MIPS includes Advancing Care Information, which accounts for 25 percent of the MIPS score. As a part of Advancing Care Information, providers receive points for offering patients access to electronic health data and offering electronic patient education information.
The program also works to integrate the patient as a member of the care team. Instead of passively reading digital health information, Advancing Care Information requires providers to engage with patients to activate patients as a part of the care team.
Providers can earn points by encouraging patients to view, download, or transmit their health information, securely message their providers, and contribute patient-generated health data (PGHD). These actions will ideally incorporate the patient into the care team.
Additionally, providers can earn points by encouraging patients to help exchange digital health data between different providers using view, download, and transmit capabilities. This will make the patient a catalyst in care coordination.
Providers can also tap patients in value-based care
Advanced APMs, such as certain ACOs and other value-based care reimbursements, are the other component of MACRA. Providers may choose to participate in an advanced APM in lieu of participating in MIPS.
Although there are no concrete patient engagement policy requirements under APMs, they do require an extensive level of patient engagement and patient participation.
Healthcare professionals must ensure that patients are working within the parameters of the APM to meet the capitated payment parameters. Engaging patients in wellness behaviors is an important strategy in delivering care within the confines of the APM.

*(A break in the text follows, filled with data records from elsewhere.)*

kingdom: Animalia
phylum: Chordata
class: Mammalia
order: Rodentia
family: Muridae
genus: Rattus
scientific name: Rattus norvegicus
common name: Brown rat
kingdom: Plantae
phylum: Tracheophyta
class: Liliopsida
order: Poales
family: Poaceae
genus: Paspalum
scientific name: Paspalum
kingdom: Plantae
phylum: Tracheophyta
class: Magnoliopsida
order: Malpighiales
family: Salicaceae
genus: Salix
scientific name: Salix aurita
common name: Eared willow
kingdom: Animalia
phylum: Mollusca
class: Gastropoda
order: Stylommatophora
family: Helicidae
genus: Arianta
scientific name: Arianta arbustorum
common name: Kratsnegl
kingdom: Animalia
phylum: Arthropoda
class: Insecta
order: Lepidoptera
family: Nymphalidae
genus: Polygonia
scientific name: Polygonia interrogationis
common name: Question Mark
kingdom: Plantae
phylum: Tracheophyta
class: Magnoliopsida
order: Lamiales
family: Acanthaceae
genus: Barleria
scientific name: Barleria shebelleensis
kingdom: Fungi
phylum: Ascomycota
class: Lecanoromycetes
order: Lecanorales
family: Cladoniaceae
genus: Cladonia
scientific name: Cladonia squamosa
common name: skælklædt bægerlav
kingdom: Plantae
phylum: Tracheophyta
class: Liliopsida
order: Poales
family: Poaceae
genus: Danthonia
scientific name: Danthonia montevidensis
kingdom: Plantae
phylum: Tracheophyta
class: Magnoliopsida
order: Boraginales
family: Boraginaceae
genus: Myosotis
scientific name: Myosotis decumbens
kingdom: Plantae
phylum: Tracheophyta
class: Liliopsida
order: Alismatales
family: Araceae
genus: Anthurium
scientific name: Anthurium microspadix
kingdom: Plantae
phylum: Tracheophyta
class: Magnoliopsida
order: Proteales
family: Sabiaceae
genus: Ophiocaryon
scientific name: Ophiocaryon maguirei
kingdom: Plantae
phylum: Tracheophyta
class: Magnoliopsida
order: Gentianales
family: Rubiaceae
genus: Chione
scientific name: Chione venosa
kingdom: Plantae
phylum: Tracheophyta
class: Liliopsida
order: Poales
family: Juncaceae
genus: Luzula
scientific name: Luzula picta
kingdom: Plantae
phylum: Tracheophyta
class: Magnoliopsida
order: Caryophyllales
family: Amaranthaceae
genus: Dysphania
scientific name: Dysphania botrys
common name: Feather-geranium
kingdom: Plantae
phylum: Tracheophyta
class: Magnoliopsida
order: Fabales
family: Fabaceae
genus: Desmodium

Healthcare professionals must also use population health management to guide patients through the APM. Addressing the social determinants of health will help providers keep patients healthier in the long-run, reducing costs associated with catastrophic medical intervention.
It is true that patient engagement is a moral obligation for healthcare professionals and cannot always be prescribed. Providers want to offer a positive patient experience, deliver care that is dignified and respectful, support patients accessing healthcare, and meet patient needs and preferences.
However, in pursuit of those ideals providers must also be cognizant of the regulatory requirements. While meeting these requirements may often seem arduous, they are a means toward an end in patient engagement.
Requirements in meaningful use and MIPS will support patient adoption and engagement with patient portals and other technologies. Requirements for value-based payments and APMs will offer a financial imperative for providers to drive population health management and patient outreach.